Grainne Clancy

Personal information
- Full name: Grainne Mary Clancy
- Born: 29 April 1961 (age 65) County Donegal, Ireland
- Batting: Right-handed
- Bowling: Right-arm medium

International information
- National side: Ireland (1983–1988);
- ODI debut (cap 3): 28 June 1987 v Australia
- Last ODI: 17 December 1988 v New Zealand
- Source: CricketArchive, 1 September 2016

= Grainne Clancy =

Irish cricketer

Grainne Mary Clancy (born 29 April 1961) is a former Irish international cricketer who represented the Irish national team between 1983 and 1988. She played as a right-arm medium-pace bowler.
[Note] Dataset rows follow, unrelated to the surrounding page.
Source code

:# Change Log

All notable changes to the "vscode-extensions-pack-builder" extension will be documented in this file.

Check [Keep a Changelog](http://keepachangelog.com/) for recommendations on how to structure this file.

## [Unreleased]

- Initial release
Clancy was born in County Donegal, but educated at the King's Hospital School in Dublin. She made her international debut for Ireland at the 1983 Centenary Tournament in the Netherlands. In late 1985, Clancy was selected for a tour of the West Indies. In one match against Trinidad and Tobago she dismissed two former West Indies internationals, Jasmine Sammy and Louise Browne, finishing with figures of 2/20 from seven overs. Clancy's One Day International (ODI) debut came against Australia in June 1987, in Ireland's first ODI series. The following year, she was selected in the Irish squad for the 1988 World Cup in Australia, which was to be her last international tournament. She appeared in all nine of her team's matches and took five wickets, with a best of 2/40 against the Netherlands.